Death Guild's ever-popular Thunderdome (Buckminster Fuller meets Mister S) featured athletic events of a staged combatible sort. While a fellow wrestler and I had intimations of volunteering for a match, we'd not packed the requisite Domey gear. Next year, perhaps.

By night, the big art-cluttered playground became a zooming field of glowing bikes. Rising through, in and around impromptu sculptures became a triathlon of an entirely different sort. Instead of whoever got there first, the winners were those who enjoyed it the most.

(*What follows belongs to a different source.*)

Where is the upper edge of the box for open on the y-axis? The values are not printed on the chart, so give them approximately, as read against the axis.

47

Stamina was equally required for the trampolines at one theme camp. Dancing for hours on end after the big burn also burned calories. Fortunately my small herd of partyers packed water and munchies.

Flaming Bocci Balls

Fifty giggling people whose faces were blocked by darkness or night-glow tubes played soccer with flaming balls, created by one of hundreds of anonymous combustible artists.

We kicked the orange glowing globes around the playa in what was the most exciting and silly match of my life. The fear of burning clothes became irrelevant, as my flame-retardant white jeans had been hand-painted with tributary flames that day.

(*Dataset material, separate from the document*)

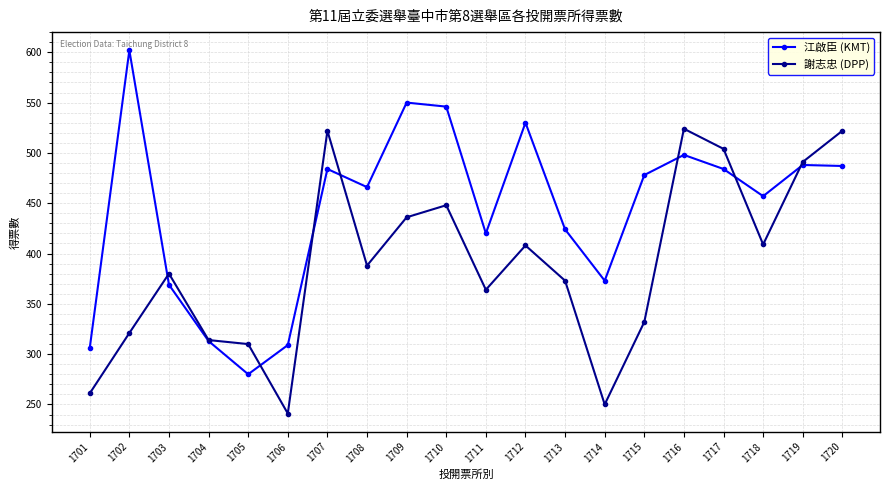

True or false: 謝志忠 (DPP) and 江啟臣 (KMT) cross at least once.

True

As the balls shrunk from burnoff, it became more of a bocci match, then a spritely hackey-sack game, until the flaming balls disintegrated into mere sparks, dolefully crushed by the remaining players. A more joyful, and strangely lit, game of sport I have never experienced. It was beyond an X Game. It was a Y Game, or perhaps a Y Not.

It took a drag queen to get me off my ass and enjoy this. It took a drag queen to publish the alternative zine of the playa that deftly dissed the destructive elements encroaching on this rare and fragile cultural event.

Having raced through the desert with drag queens, having found The Zone amid a cluster of thousands of authentically freaky folk, having spied several noticeable CEOs of corporations posing as cool raver types while knowing full well that they were the people being exorcised at the Burn, I can say with calloused fingers, gypsum-filled lungs, atop an alkali-encrusted mountain bike, that yes, drag queens are integral to any full-scale sports spectacle.

If the straight-acting gay and lesbian jocks of the Olympics want to get better representation, they should speak to the hundreds of GLBT volunteers and administrators who are making this event happen.

Almost a hundred years after its rebirth from the Greek days, after countless witch-burnings and desecrations of gender variant pre-Christian gods and goddesses, shamans and dragsters are still an essential part of our culture, even in the sports arena. They make things happen and take the slings and arrows the Aberzombies can't bear.

If assimilationist jocks want more media time, they should get better publicists. In the meantime, the cameras will always focus on all that glitters.

"I had a dream," said one of the queens in Priscilla. His dream was to walk atop a mountain in the outback in full drag. He lived it.

Mine was a dream in childhood, of strange glowing creatures, neon fish, lasers and music, 3D movie classics and exploding metal dragons.

It took a drag queen to bring this dream to life. Thanks to all of you.

Oh, and to the boys who wanted the six-foot inflatable dinosaur, it's waiting for you. And I fixed the holes with duct tape.